Further, we are deeply concerned about statements from U.S. officials and reports from the third IPEF round that suggest the administration is wavering in its promotion of high standard rules for digital trade. Data is the lifeblood of today’s global economy, underpinning and enabling businesses of all sizes and in all sectors, including in manufacturing, which is increasingly data-driven. Rules in recent U.S. trade agreements seek to ensure that data can flow freely across borders, businesses and entrepreneurs are not compelled to relinquish proprietary data, and the digital output of creative industries is not disadvantaged by the mere fact that it is owned by Americans or produced in the United States. Nothing in the rules concluded by the United States and its democratic allies—including in the USMCA, which secured large, bipartisan congressional majorities—inhibits the ability of governments to regulate in the interest of privacy, protection against bias, pursuit of fair market competition, or other public policy objectives. These rules are integral to U.S. political and economic values.

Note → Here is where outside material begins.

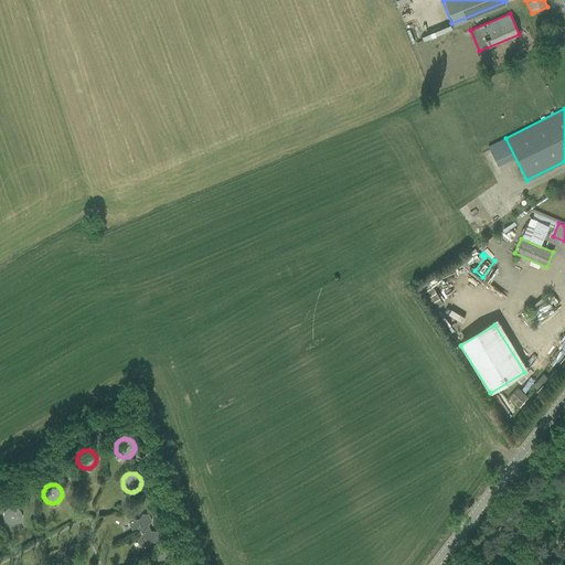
[(3,515),(3,516),(3,518),(3,519),(3,520),(4,521),(6,522),(7,523),(8,524),(10,525),(11,525),(12,525),(13,525),(16,524),(17,524),(18,523),(19,522),(20,521),(21,519),(21,518),(21,516),(21,515),(21,514),(21,513),(20,511),(19,510),(18,509),(17,508),(14,507),(13,507),(12,507),(11,507),(9,508),(8,508),(7,509),(6,510),(4,511),(3,512),(3,513),(3,515)]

The United States should use the IPEF talks to build on the outcomes achieved in past negotiations and address evolving challenges to U.S. trade. An IPEF that instead derogates from these outcomes and abandons the core principle of nondiscrimination risks doing material harm to U.S. economic interests by emboldening restrictive foreign trade and data practices, undermining the efforts of like-minded allies to promote high standard global norms, and ceding U.S. leadership on rulemaking for the digital economy.